La trayectoria de Gianni Infantino en la presidencia de la FIFA
Gianni Infantino ha decidido continuar como presidente de la FIFA, a pesar de las crecientes demandas de dimisión, especialmente provenientes de la UEFA y la Conmebol. El 5 de agosto, durante una reunión de crisis en Rabat, convenció al Consejo de Administración de la FIFA para que reafirmara su apoyo, en medio de una situación complicada tras el anuncio de un nuevo plan para establecer FIFA Forward Enterprise (FFE), una filial que propone organizar la Copa Mundial masculina y otros torneos con participación de inversores externos.
Originario de Brig, Suiza, Infantino nació el 23 de marzo de 1970 en una familia de ascendencia italiana. A lo largo de su carrera, ha hablado sobre las experiencias de discriminación que enfrentó debido a su herencia. Estudió Derecho en la Universidad de Friburgo y se convirtió en secretario general del Centro Internacional de Estudios Deportivos en 1997, institución creada en colaboración con la FIFA.
Antes de asumir la presidencia de la FIFA, Infantino se unió a la UEFA en el año 2000, donde escaló posiciones hasta convertirse en secretario general en 2009. Aunque trabajó en un perfil bajo durante su tiempo con el expresidente Michel Platini, su presencia se hizo familiar entre los aficionados gracias a su papel en la presentación de sorteos de competiciones como la Champions League.
El camino hacia la presidencia de la FIFA se abrió para Infantino tras el escándalo de corrupción de 2015 que resultó en la detención de varios funcionarios en Zúrich. Aunque inicialmente no era el favorito en la elección, su candidatura se fortaleció cuando Platini fue descalificado, lo que le permitió ganar la votación frente a otros candidatos, incluyendo al jeque Salman bin Ibrahim al Khalifa.
Bajo su liderazgo, la FIFA ha experimentado un crecimiento notable en sus ingresos, especialmente anticipando el Mundial de 2026, que será el primero con 48 equipos. Los ingresos de la FIFA podrían alcanzar cifras récord, superando los 5.800 millones de dólares generados en 2022, en gran parte gracias a la Copa Mundial de Qatar.

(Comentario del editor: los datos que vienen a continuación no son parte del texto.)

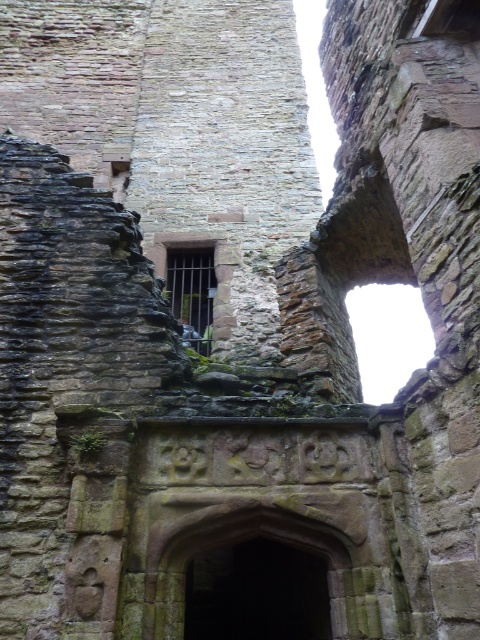
Is point (357, 628) closer to viewer compared to point (207, 252)?

That is True.

Describe the element at coordinates (255, 577) in the screenshot. I see `rustic stone archway at center` at that location.

You are a GUI agent. You are given a task and a screenshot of the screen. Output one action in this format:
    pyautogui.click(x=<x>, y=<y>)
    Task: Click on the rustic stone archway at center
    Image resolution: width=480 pixels, height=640 pixels.
    Given the screenshot: What is the action you would take?
    click(255, 577)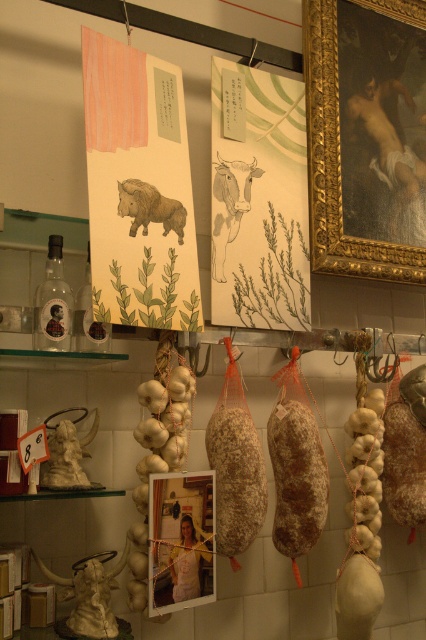
Is matte plastic photo frame at center positioned before brown paper cow at center?

Yes, it is in front of brown paper cow at center.

Does matte plastic photo frame at center have a smaller size compared to brown paper cow at center?

No, matte plastic photo frame at center is not smaller than brown paper cow at center.

Identify the location of matte plastic photo frame at center. (181, 540).

Between white marble statue at left and brown textured boar at center, which one has more height?

white marble statue at left

Between white marble statue at left and brown textured boar at center, which one is positioned lower?

white marble statue at left is lower down.

Who is more distant from viewer, (81, 442) or (157, 216)?

The point (157, 216) is more distant.

What are the coordinates of `white marble statue at left` in the screenshot? It's located at (68, 456).

Does point (313, 484) come closer to viewer compared to point (236, 163)?

Yes, it is.

Does brown textured salami at center have a lesser width compared to brown paper cow at center?

No.

Locate an element on the screen. brown textured salami at center is located at coordinates (296, 477).

Identify the location of brown textured salami at center. point(296,477).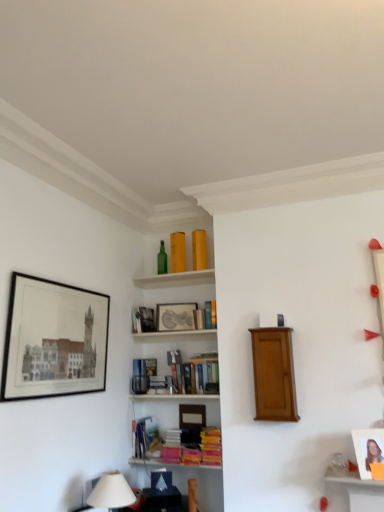
The height and width of the screenshot is (512, 384). I want to click on unoccupied space behind matte black picture frame at center, the 3th picture frame from the bottom, so click(171, 336).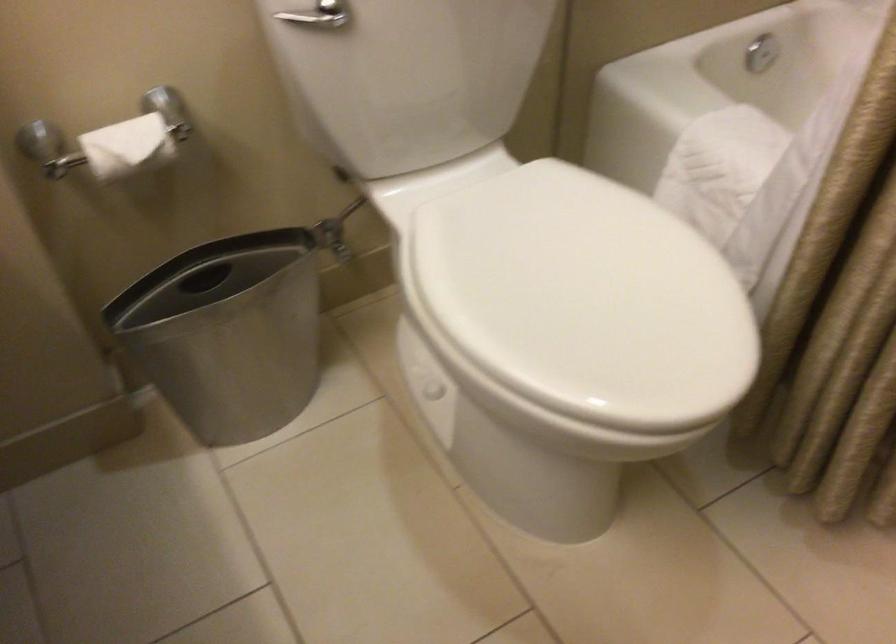
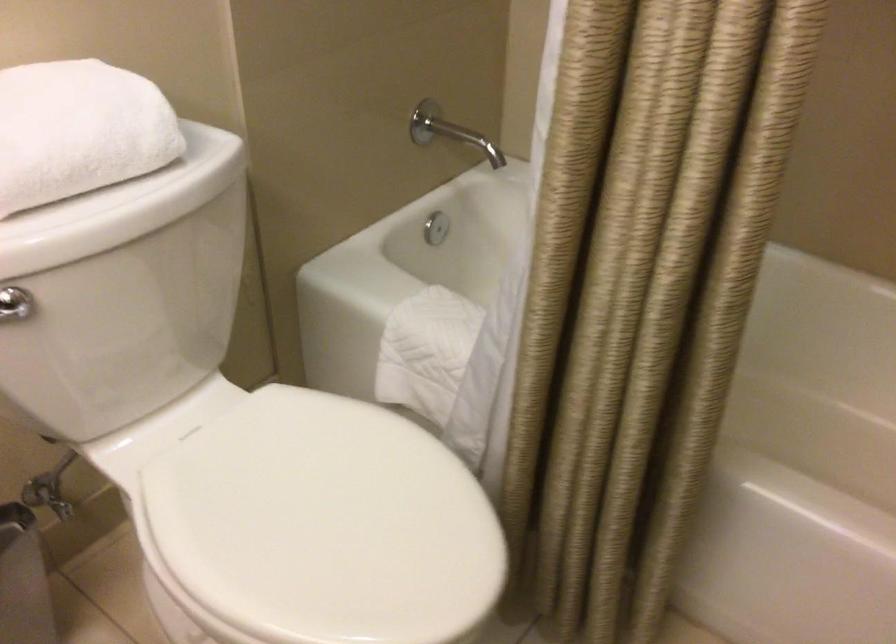
Question: The images are taken continuously from a first-person perspective. In which direction are you moving?

Choices:
 (A) Left
 (B) Right
 (C) Forward
 (D) Backward

Answer: (D)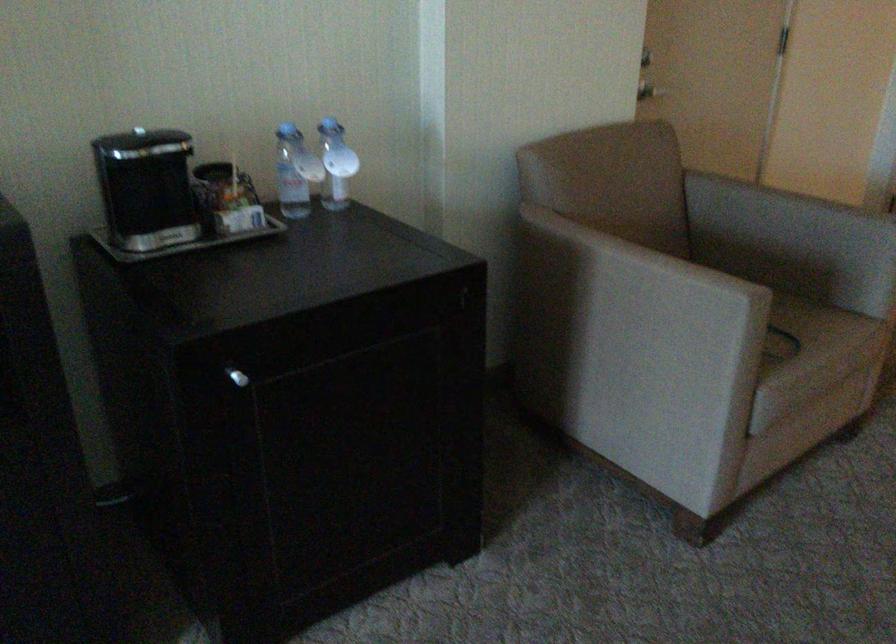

Sin embargo, su mandato no ha estado exento de controversias. Recientemente, se ha enfrentado a críticas por la decisión de suspender la tarjeta roja al delantero estadounidense Folarin Balogun, alegando que una entidad independiente tomó la decisión. Su negativa a intervenir en diversas disputas relacionadas con visados y otros temas durante el Mundial también ha generado descontento.
Las tensiones con la UEFA aumentaron tras el anuncio de un plan de privatización parcial del Mundial, lo que llevó a la UEFA a amenazar con boicotear los eventos de la FIFA. Tras una reunión de emergencia, Infantino y los altos cargos de la FIFA emitieron un comunicado reconociendo errores y reafirmando su apoyo hacia su liderazgo, asegurando que la FIFA no tolerará ataques a su integridad.